* Your objective *
Which lines of the data below contain "plots"? Please show them all.
═══ Entries shown ═══
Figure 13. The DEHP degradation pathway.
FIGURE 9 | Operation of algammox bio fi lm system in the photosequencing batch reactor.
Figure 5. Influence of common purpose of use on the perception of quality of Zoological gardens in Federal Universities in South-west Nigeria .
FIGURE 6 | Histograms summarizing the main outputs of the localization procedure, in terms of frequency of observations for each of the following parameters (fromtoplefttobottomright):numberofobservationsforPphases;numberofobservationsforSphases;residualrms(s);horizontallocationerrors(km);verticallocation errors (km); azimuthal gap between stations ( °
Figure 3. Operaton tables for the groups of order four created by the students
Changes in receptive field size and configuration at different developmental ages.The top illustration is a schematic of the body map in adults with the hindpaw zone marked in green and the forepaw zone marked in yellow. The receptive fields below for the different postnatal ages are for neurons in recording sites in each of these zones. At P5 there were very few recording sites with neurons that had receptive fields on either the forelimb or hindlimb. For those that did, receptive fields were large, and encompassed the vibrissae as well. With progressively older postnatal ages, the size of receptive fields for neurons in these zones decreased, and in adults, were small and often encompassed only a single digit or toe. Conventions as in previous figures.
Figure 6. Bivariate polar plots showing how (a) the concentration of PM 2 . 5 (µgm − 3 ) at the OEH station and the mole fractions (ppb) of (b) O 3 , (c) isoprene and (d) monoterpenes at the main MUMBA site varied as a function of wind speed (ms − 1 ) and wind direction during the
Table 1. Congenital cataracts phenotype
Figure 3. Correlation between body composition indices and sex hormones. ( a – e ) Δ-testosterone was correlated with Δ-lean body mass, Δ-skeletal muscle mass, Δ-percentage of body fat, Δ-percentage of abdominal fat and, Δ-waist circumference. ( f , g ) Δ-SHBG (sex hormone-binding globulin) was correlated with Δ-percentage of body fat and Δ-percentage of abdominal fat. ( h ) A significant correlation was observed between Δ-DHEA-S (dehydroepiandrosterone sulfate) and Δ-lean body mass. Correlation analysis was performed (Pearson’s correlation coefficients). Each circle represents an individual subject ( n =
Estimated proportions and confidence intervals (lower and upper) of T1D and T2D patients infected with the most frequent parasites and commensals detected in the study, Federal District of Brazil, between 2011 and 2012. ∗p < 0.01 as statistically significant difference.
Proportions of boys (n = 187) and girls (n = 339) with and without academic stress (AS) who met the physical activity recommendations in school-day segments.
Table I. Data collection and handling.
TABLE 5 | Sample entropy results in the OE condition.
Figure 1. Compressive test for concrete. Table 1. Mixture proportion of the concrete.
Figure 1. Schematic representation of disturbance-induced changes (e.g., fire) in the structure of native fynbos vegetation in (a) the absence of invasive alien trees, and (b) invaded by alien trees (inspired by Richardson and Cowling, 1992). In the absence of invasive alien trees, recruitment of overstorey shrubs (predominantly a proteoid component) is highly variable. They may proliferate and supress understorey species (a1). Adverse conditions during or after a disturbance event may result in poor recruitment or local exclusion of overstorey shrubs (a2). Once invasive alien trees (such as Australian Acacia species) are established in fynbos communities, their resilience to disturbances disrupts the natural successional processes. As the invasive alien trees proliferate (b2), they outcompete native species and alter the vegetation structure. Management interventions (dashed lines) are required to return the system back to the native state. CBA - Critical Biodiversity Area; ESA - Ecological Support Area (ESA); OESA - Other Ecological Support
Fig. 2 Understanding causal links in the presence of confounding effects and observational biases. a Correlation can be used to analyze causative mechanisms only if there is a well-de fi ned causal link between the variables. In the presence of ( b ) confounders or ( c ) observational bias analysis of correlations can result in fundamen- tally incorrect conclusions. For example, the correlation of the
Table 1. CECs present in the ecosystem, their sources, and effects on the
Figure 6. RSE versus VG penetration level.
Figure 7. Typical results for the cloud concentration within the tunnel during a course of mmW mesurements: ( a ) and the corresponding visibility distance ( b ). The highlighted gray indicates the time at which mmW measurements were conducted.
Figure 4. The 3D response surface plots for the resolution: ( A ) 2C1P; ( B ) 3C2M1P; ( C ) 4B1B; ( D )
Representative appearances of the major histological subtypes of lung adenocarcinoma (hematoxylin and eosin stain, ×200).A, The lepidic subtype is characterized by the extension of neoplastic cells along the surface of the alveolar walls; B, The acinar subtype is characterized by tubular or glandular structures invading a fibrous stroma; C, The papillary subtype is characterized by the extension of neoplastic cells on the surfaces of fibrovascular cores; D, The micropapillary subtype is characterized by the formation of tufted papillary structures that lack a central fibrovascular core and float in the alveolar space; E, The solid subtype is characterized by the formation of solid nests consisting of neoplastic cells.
═══
* Task result *
Figure 6. Bivariate polar plots showing how (a) the concentration of PM 2 . 5 (µgm − 3 ) at the OEH station and the mole fractions (ppb) of (b) O 3 , (c) isoprene and (d) monoterpenes at the main MUMBA site varied as a function of wind speed (ms − 1 ) and wind direction during the
Figure 4. The 3D response surface plots for the resolution: ( A ) 2C1P; ( B ) 3C2M1P; ( C ) 4B1B; ( D )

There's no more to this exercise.